▶ **Document segment**:

KCET · Physics · Center of Mass Momentum and Collision
Three particles of mass \(1 \mathrm{~kg}, 2 \mathrm{~kg}\) and 3 kg are placed at the vertices \(\mathrm{A}, \mathrm{B}\) and C respectively of an equilateral triangle ABC of side 1 m . The centre of mass of the system from vertex A (located at origin) is
- A \(\left(\frac{7}{12}, \frac{3 \sqrt{3}}{12}\right)\)
- B \(\left(\frac{9}{12}, \frac{3 \sqrt{3}}{12}\right)\)
- C \(\left(\frac{7}{12}, \frac{6+3 \sqrt{3}}{12}\right)\)
- D \((0,0)\)

▶ **Supplied information**:
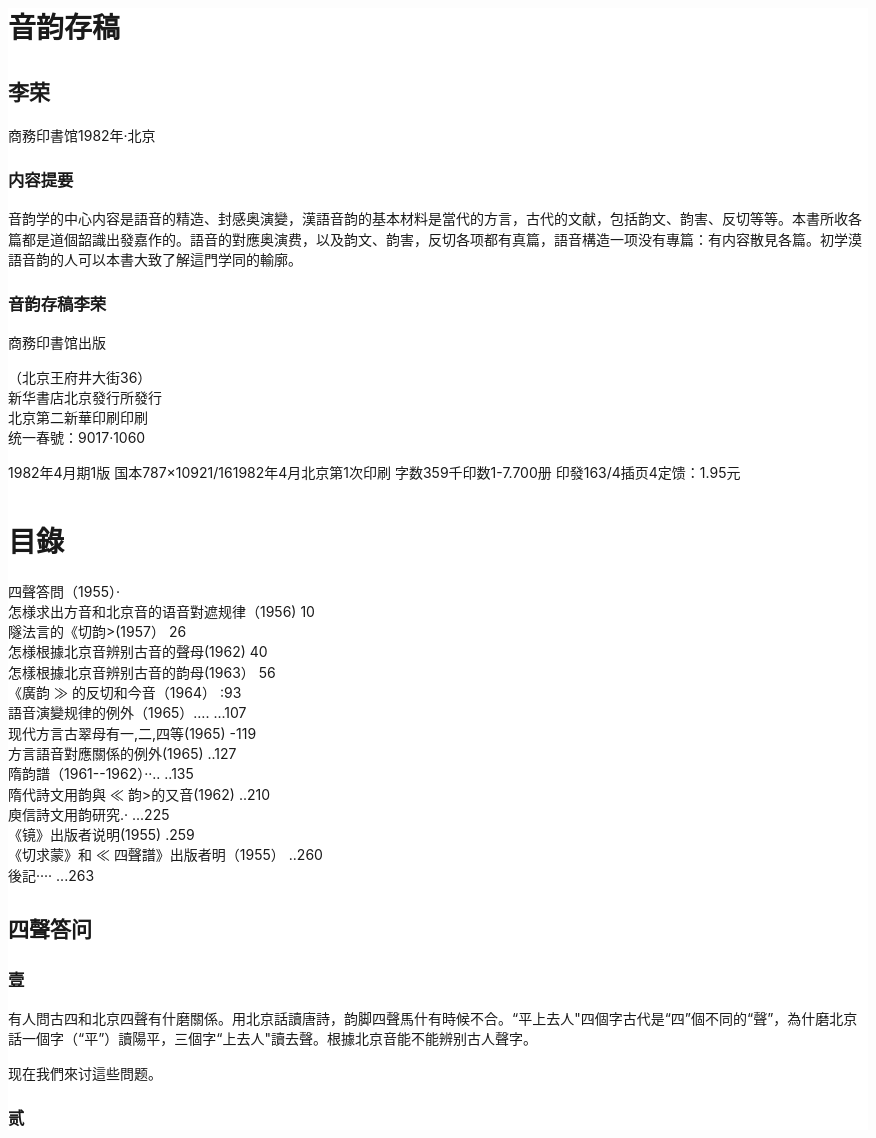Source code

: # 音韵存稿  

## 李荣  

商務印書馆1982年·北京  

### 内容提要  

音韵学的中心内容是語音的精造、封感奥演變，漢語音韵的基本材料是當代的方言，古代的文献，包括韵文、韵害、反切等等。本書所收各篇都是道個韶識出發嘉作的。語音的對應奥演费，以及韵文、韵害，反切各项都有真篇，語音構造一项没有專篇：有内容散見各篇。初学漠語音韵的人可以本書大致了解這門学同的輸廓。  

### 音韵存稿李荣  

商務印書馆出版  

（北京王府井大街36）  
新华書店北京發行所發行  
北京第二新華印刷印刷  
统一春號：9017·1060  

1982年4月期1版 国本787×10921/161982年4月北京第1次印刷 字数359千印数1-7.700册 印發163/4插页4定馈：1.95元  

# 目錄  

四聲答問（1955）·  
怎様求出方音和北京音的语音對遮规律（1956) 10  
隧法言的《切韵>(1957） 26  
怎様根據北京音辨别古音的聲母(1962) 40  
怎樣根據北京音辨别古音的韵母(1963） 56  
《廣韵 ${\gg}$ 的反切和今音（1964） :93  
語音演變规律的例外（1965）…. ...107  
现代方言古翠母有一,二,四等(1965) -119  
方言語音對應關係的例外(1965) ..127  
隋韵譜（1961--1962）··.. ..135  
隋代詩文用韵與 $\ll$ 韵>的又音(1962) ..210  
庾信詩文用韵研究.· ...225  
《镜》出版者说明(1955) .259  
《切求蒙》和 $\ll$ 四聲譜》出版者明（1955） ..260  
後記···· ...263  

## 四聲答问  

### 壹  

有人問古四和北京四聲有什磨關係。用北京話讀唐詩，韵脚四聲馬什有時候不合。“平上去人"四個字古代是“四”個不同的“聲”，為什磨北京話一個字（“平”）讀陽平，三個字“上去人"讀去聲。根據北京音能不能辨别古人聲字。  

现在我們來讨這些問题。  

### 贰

▶ **Activity list**:
1. Reproduce verbatim the portion of the records that opens with the line containing "有人問古四和北京四聲有什磨關" and closes at the final line of the records, including both of those lines.
2. Extend the center-of-mass question beyond its final line.

▶ **Answers below**:
1.
有人問古四和北京四聲有什磨關係。用北京話讀唐詩，韵脚四聲馬什有時候不合。“平上去人"四個字古代是“四”個不同的“聲”，為什磨北京話一個字（“平”）讀陽平，三個字“上去人"讀去聲。根據北京音能不能辨别古人聲字。  

现在我們來讨這些問题。  

### 贰

2.
Answer & Solution
Correct Answer
(A) \(\left(\frac{7}{12}, \frac{3 \sqrt{3}}{12}\right)\)
Step-by-step Solution
Detailed explanation
\(\mathrm{x}_{\mathrm{cm}}=\frac{\sum \mathrm{mixi}}{\sum \mathrm{mi}} \)
\( =\frac{1 \times 0+2 \times 1+3 \times \frac{1}{2}}{6}=\frac{7}{12} \)
\( \mathrm{y}_{\mathrm{cm}}=\frac{\sum \mathrm{miyi}}{\sum \mathrm{mi}}=\frac{1 \times 0+2 \times 0+3 \times \frac{\sqrt{3}}{2}}{6}=\frac{3 \sqrt{3}}{12}\)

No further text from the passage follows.